Family creates "Bullies Beware" campaign to stop bullies, support victims

MILWAUKEE --  A local mother and daughter have teamed up to create an online safe space for victims of bullying.

Tiya Sanders and her mother, Lenora Sanders, started the campaign "Bullies Beware" more than a year ago. Together, they've created a safe space on Facebook, an emotionally positive t-shirt line, and Youtube Video to speak up for those who feel they can't. 

Tiya says she got the idea from Facebook when her mom showed her story about a young girl who committed suicide because she was being bullied.
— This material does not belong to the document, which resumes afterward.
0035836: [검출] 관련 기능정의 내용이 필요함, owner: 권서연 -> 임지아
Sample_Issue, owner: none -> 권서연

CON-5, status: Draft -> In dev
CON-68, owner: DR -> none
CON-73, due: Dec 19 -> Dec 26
After hearing this, Tiya said immediate action  to support victims -- instead of trying to stop the bullies  -- was necessary. 
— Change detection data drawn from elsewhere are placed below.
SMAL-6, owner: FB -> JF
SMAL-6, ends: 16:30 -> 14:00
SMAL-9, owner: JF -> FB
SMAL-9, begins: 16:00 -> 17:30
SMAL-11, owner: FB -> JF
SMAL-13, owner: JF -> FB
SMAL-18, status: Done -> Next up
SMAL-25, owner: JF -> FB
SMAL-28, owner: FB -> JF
"We don't want kids to kill themselves over it. It's something that can be prevented," said Tiya Sanders. "So I think it's important and it can help them a lot."

According to a study from the Pacer's National Bullying Prevention Center, more than one of every five students reported being bullied.
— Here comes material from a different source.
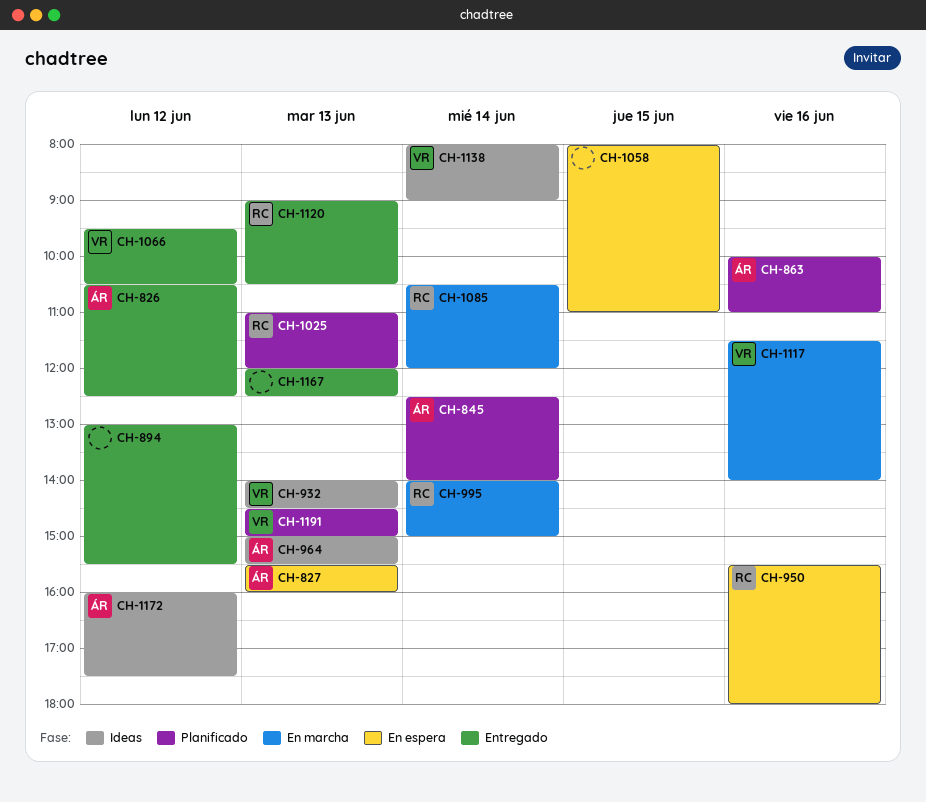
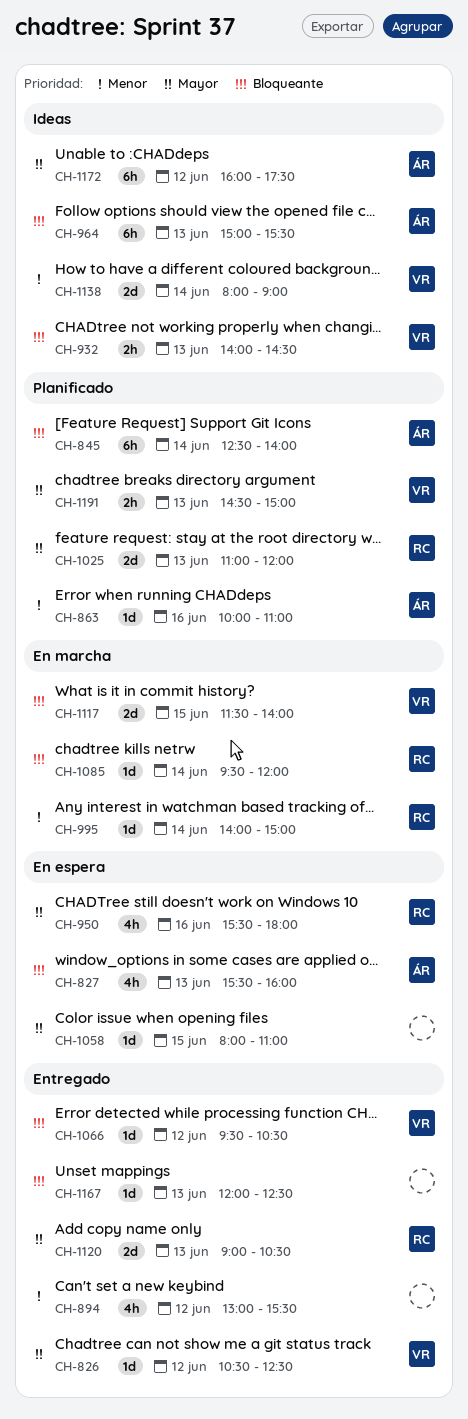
CH-826, owner: ÁR -> VR
CH-1085, begins: 10:30 -> 09:30
CH-1117, day: Jun 16 -> Jun 15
This is concerning since bullying can lead students to attempt suicide almost three times more than those who aren't victims.  

Since Tiya is a new freshman, Lenora says some of the work falls on her. She says she doesn't mind that because it's worth it. While Tiya started this campaign, she's never been bullied --  but some of her family members have. 

Her cousins, Trinity Harris and Christopher Allenwalton, along with close family friend Mouna Oumar, say they've all been vuicti. Mouna says she was randomly pushed for no reason. Trinity says she was terrorized for over a year by her bully. 

Unfortunately, Christopher's bullying was harder for him to fight against because of his Autism and Asperger's Syndrome. Pacer's research found 40% of children with autism and 60% of children with Asperger’s syndrome have experienced bullying.

Lenora says the shirts her daughter created are to empower victims to love themselves. No matter what the bullies say.

Outside of her campaign, Tiya says everyone should stand up to bullies -- if not for yourself, for others. 

And the good news is, Pacer's research also found 57% of bullying instances stop when someone intervenes.